The latest: Bonta appeared on Forum, where he announced the latest lawsuit.

“We are following our North Star, which is the law,” Bonta said.

The final rule by the U.S. Department of Health and Human Services would add new bureaucratic barriers, shorten the ACA enrollment window, impose automatic charges on some $0-premium plans, and make coverage less affordable for millions while also excluding gender-affirming care as an essential benefit in federal exchange plans. (California’s coverage would not be affected.)

Bonta said it would strip millions of Americans of coverage and restrict others from receiving gender affirming care.
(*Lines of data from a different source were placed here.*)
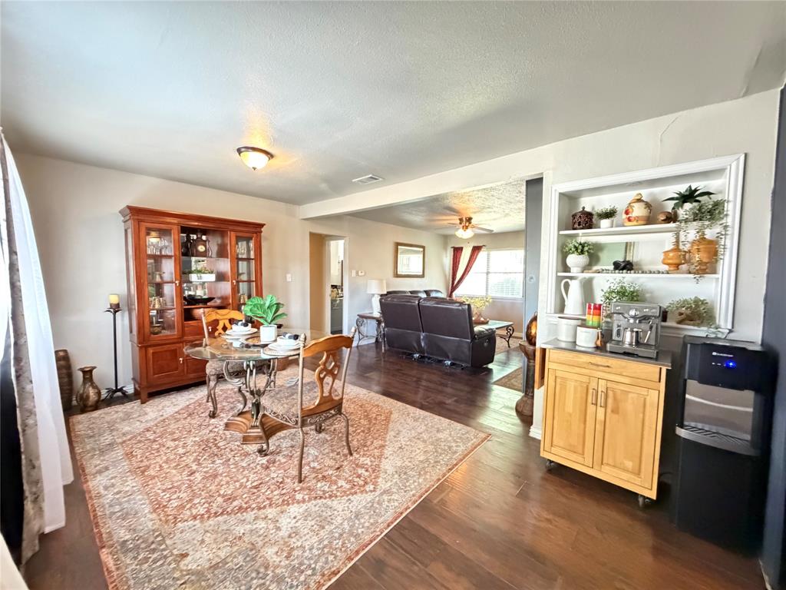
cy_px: 295
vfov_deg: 85.7
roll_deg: -0.3
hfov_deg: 102.1
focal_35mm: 14
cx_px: 393
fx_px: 318
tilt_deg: -3.7
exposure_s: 1/30
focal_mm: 2.22
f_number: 2.2
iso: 2000
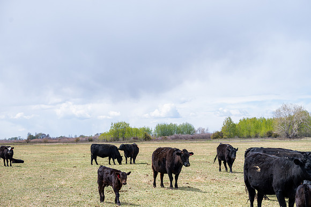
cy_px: 104
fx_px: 613
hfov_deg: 28.4
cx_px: 156
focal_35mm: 71
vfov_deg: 19.2
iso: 125
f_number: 4.5
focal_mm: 71
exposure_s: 1/800
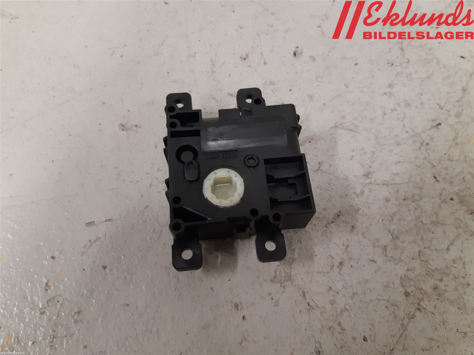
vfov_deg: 53.1
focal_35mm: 26
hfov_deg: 67.3
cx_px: 237
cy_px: 178
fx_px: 356
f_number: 1.7
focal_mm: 3.93
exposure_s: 1/50
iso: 200
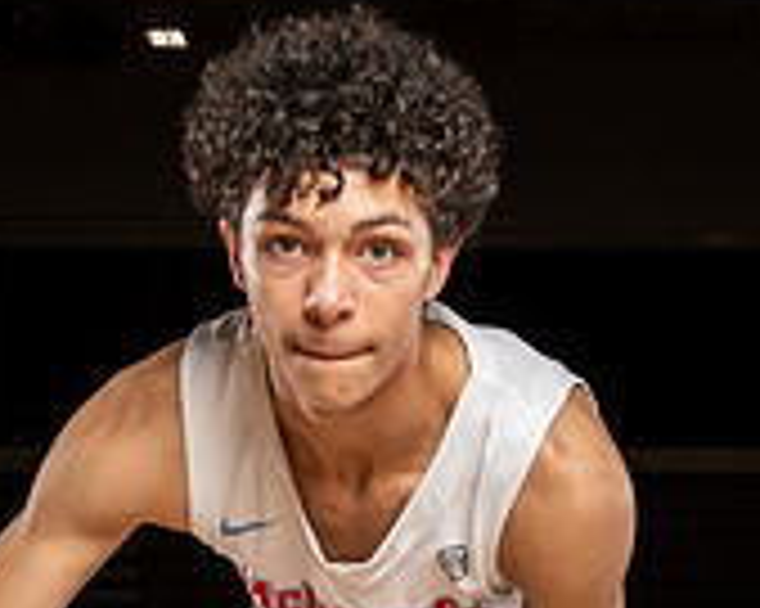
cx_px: 531
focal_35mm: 150
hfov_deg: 12.8
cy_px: 1008
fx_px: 3372
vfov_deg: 9.9
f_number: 11
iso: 200
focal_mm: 29
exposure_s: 1/200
By the numbers: Bonta said California has spent $5 million on lawsuits against Trump this year — legal action he said has saved roughly $170 billion for the state. He estimates that at stake in this most recent lawsuit is around 2 million Americans who could lose access to healthcare under Trump’s new legislation.

What we’re watching: “We’ve got a full tank of gas,” Bonta said. He said his office isn’t slowing down and will sue again anytime Trump “tramples over the Constitution.” As for the rescission vote this week that would strip $9 billion in funding for NPR and PBS, Bonta said he plans to look at the lawfulness of the rescission package and “If it’s lawful, it’s lawful. If it’s not, we’ll sue.”

Editor’s Note: This story was updated to clarify that the lawsuit filed by California Attorney General Rob Bonta challenges a rule designed to make it more difficult for Americans to access health coverage through the Affordable Care Act.